■ Data records:
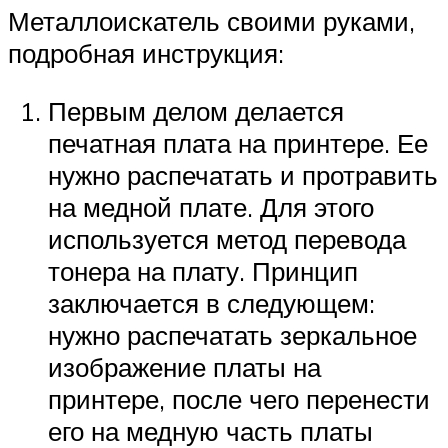
Металлоискатель своими руками,
подробная инструкция:
Первым делом делается
печатная плата на принтере. Ее
нужно распечатать и протравить
на медной плате. Для этого
используется метод перевода
тонера на плату. Принцип
заключается в следующем:
нужно распечатать зеркальное
изображение платы на
принтере, после чего перенести
его на медную часть платы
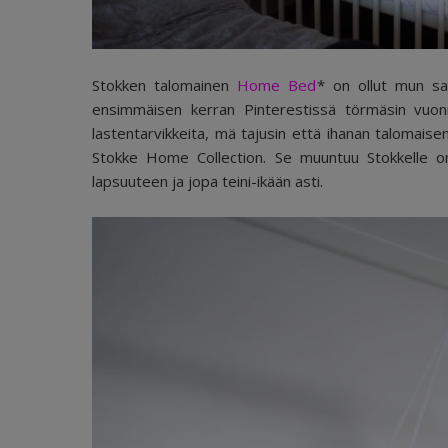
Stokken talomainen
Home Bed
* on ollut mun sa
ensimmäisen kerran Pinterestissä törmäsin vuon
lastentarvikkeita, mä tajusin että ihanan talomaise
Stokke Home Collection. Se muuntuu Stokkelle om
lapsuuteen ja jopa teini-ikään asti.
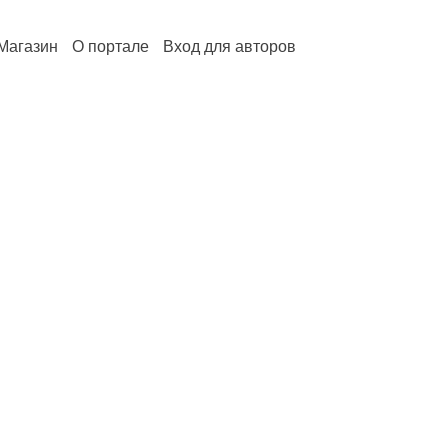
Магазин
О портале
Вход для авторов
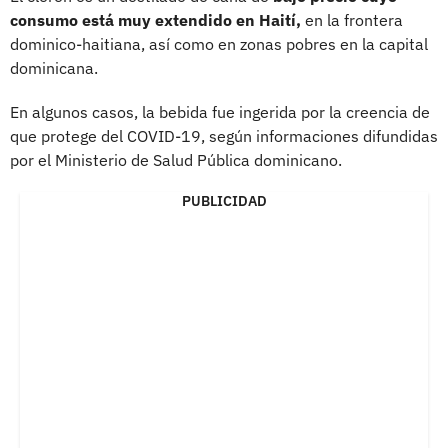
consumo está muy extendido en Haití,
en la frontera
dominico-haitiana, así como en zonas pobres en la capital
dominicana.
En algunos casos, la bebida fue ingerida por la creencia de
que protege del COVID-19, según informaciones difundidas
por el Ministerio de Salud Pública dominicano.
PUBLICIDAD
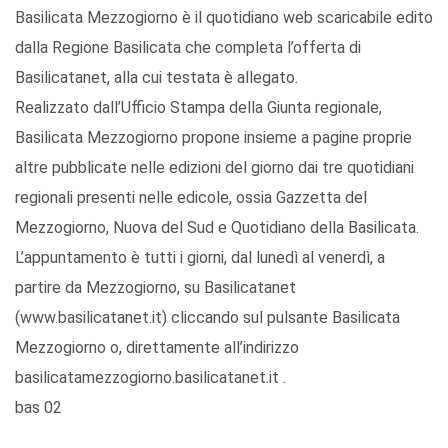
Basilicata Mezzogiorno è il quotidiano web scaricabile edito
dalla Regione Basilicata che completa l’offerta di
Basilicatanet, alla cui testata è allegato.
Realizzato dall’Ufficio Stampa della Giunta regionale,
Basilicata Mezzogiorno propone insieme a pagine proprie
altre pubblicate nelle edizioni del giorno dai tre quotidiani
regionali presenti nelle edicole, ossia Gazzetta del
Mezzogiorno, Nuova del Sud e Quotidiano della Basilicata.
L’appuntamento è tutti i giorni, dal lunedì al venerdì, a
partire da Mezzogiorno, su Basilicatanet
(www.basilicatanet.it) cliccando sul pulsante Basilicata
Mezzogiorno o, direttamente all’indirizzo
basilicatamezzogiorno.basilicatanet.it .
bas 02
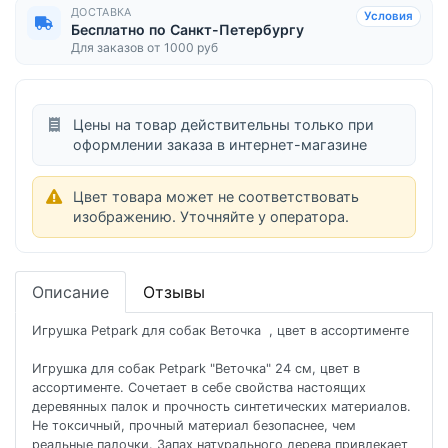
ДОСТАВКА
Условия
Бесплатно по Санкт-Петербургу
Для заказов от 1000 руб
Цены на товар действительны только при
оформлении заказа в интернет-магазине
Цвет товара может не соответствовать
изображению. Уточняйте у оператора.
Описание
Отзывы
Игрушка Petpark для собак Веточка , цвет в ассортименте
Игрушка для собак Petpark "Веточка" 24 см, цвет в
ассортименте. Сочетает в себе свойства настоящих
деревянных палок и прочность синтетических материалов.
Не токсичный, прочный материал безопаснее, чем
реальные палочки. Запах натурального дерева привлекает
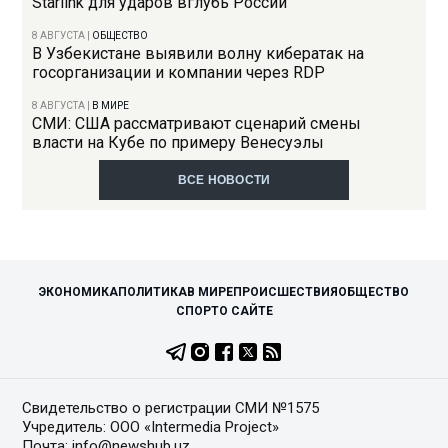
Starlink для ударов вглубь России
8 АВГУСТА
|
ОБЩЕСТВО
В Узбекистане выявили волну кибератак на
госорганизации и компании через RDP
8 АВГУСТА
|
В МИРЕ
СМИ: США рассматривают сценарий смены
власти на Кубе по примеру Венесуэлы
ВСЕ НОВОСТИ
ЭКОНОМИКА
ПОЛИТИКА
В МИРЕ
ПРОИСШЕСТВИЯ
ОБЩЕСТВО
СПОРТ
О САЙТЕ
Свидетельство о регистрации СМИ №1575
Учредитель: ООО «Intermedia Project»
Почта: info@newshub.uz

■ Work order: From the records above, tally every line that contains the string "Игрушка"; the reply consists of that number alone.

■ Your response: 2